April 20, 2017 2016-122
The Governor of California
President pro Tempore of the Senate
Speaker of the Assembly
Sacramento, California 95814
Dear Governor and Legislative Leaders:
As requested by the Joint Legislative Audit Committee, the California State Auditor presents this audit report concerning the levels of growth in the number of California State University (CSU) management personnel, the oversight and accountability of CSU’s budget, and increases in the compensation of CSU executives. CSU’s workforce includes different categories of employees, including 30 executives, nearly 4,000 management personnel, about 21,400 faculty, and nearly 26,900 nonfaculty support staff. This report concludes that growth in the number and compensation of management personnel significantly outpaced those of other employee types, including nonfaculty support staff. Specifically, from fiscal years 2007–08 through 2015–16, the growth rate was 15 percent (503 employees) for full‑time equivalent (FTE) management personnel, whereas the growth rate for FTE nonfaculty support staff was only 6 percent (1,514 employees) and for FTE faculty was only 7 percent (1,328 employees). We also found that the six campuses we visited frequently could not justify the growth in the number of new management personnel and one campus granted raises to management personnel that were not supported by current written performance appraisals, as required by CSU policy. Specifically, California Polytechnic State University, San Luis Obispo increased the pay for at least 70 management personnel in 2016 who either had no written performance evaluations on file or who had outdated evaluations on file.
We also observed that campuses did not have written policies regarding the periodic comparison of spending levels to budget limits and most campuses did not retain documentation demonstrating that they consistently performed such reviews. Because of the absence of policies and the general lack of documentation for these reviews, we question whether CSU’s budget monitoring provides sufficient assurance that campuses actually adhere to their spending plans. Although we did not identify instances of a campus exceeding its budget, when campuses do not have written budget monitoring policies and processes and do not document their periodic budget reviews, they reduce assurance that they spend state funding efficiently and appropriately, and they unnecessarily increase the risk that they may overspend their budgets.

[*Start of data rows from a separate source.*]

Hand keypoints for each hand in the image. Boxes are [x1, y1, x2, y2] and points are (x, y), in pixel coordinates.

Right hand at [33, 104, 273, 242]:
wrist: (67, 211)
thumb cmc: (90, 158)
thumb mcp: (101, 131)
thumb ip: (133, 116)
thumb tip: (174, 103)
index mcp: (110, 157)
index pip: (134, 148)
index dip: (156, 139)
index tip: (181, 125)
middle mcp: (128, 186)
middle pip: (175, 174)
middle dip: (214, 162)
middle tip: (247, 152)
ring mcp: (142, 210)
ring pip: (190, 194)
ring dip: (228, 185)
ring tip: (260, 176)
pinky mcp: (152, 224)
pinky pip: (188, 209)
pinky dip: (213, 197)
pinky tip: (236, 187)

Finally, current CSU policy does not cap relocation reimbursements, which since 2008 allowed 10 of the 27 CSU executives who claimed reimbursement for relocation and home sale expenses to each receive more than $25,000. We also noted one instance of a campus not following CSU’s relocation policy and one campus not following its own policy, which leaves campuses at risk of paying questionable moving and relocation reimbursements.